(Point tracking data)
######
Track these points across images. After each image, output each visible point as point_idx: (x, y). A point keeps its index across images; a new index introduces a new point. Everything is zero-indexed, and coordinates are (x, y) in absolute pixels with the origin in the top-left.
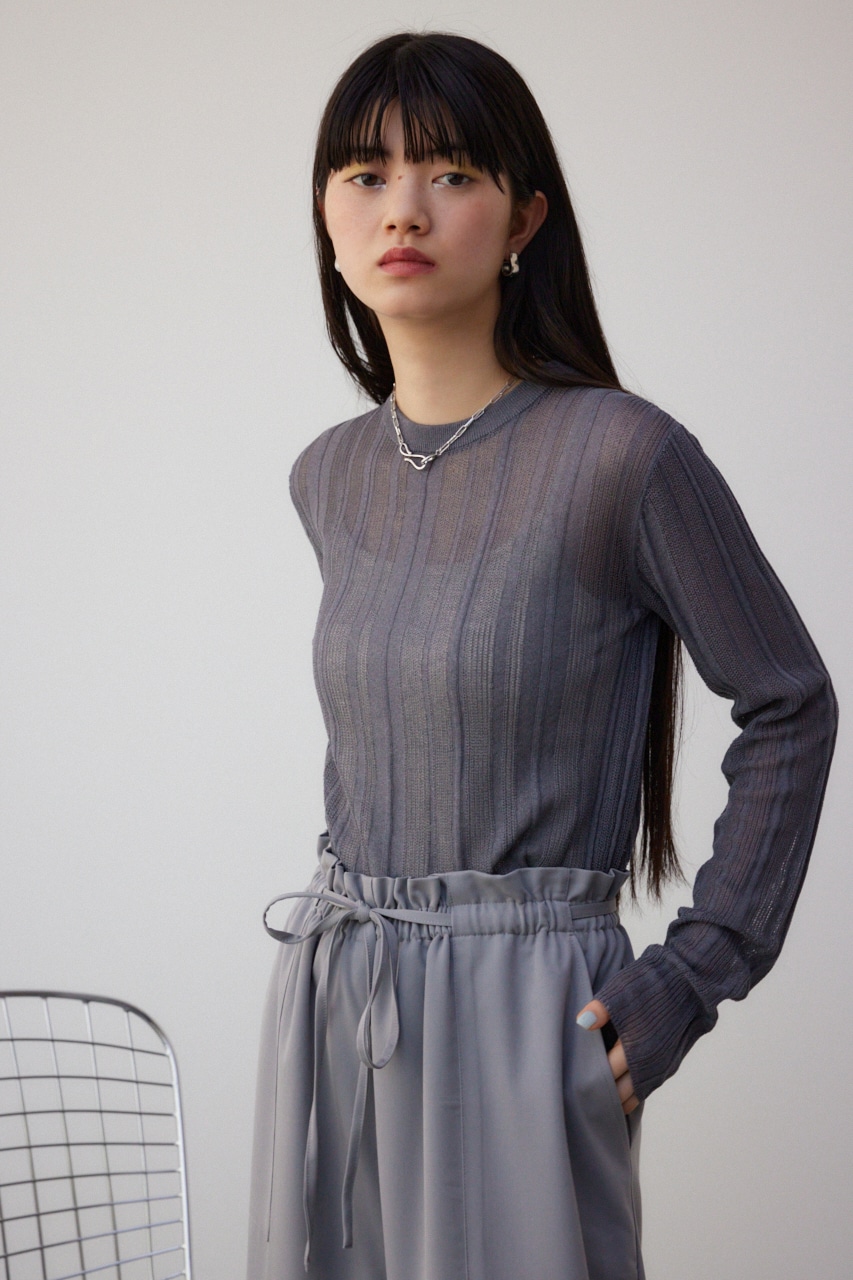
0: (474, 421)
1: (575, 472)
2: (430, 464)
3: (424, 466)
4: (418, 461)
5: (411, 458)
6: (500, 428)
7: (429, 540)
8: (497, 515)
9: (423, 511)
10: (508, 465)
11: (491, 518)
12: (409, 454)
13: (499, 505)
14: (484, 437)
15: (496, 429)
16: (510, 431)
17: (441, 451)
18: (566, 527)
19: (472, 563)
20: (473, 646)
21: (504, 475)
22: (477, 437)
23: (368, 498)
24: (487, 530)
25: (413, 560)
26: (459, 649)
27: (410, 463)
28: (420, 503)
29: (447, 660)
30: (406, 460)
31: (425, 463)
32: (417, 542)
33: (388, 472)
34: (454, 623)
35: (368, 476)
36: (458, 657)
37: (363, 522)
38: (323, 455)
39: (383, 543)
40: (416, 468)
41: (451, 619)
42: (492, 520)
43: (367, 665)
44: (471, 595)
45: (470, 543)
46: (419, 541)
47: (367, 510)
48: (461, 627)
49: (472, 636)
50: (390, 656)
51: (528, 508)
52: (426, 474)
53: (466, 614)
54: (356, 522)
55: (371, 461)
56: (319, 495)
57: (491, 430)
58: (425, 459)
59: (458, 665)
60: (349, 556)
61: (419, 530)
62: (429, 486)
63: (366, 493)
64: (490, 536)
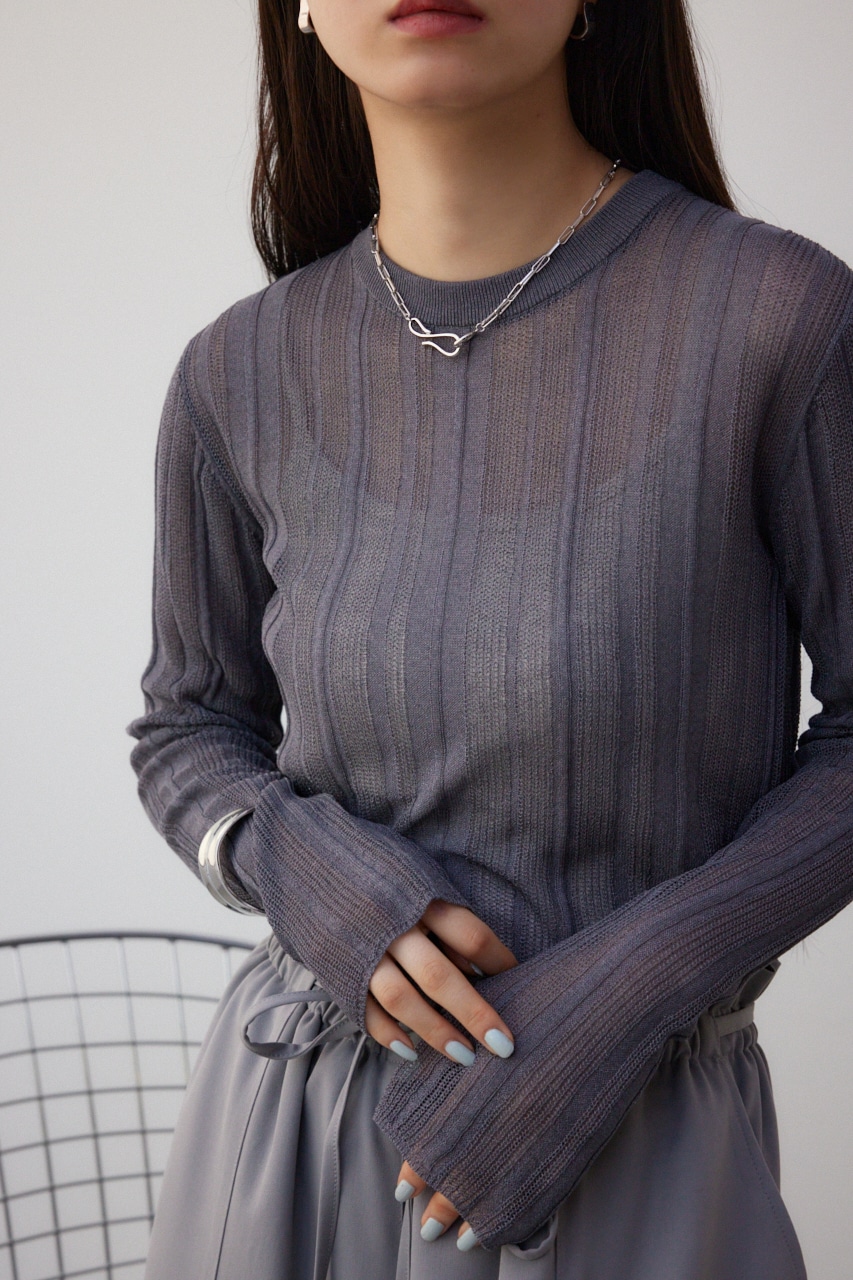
######
WORK INSTRUCTION: Copy the records above from the first line through the line containing "3: (424, 466)", both included, and leave out any pictures.

TASK RESULT:
Track these points across images. After each image, output each visible point as point_idx: (x, y). A point keeps its index across images; a new index introduces a new point. Everything is zero-indexed, and coordinates are (x, y) in absolute pixels with the origin in the top-left.
0: (474, 421)
1: (575, 472)
2: (430, 464)
3: (424, 466)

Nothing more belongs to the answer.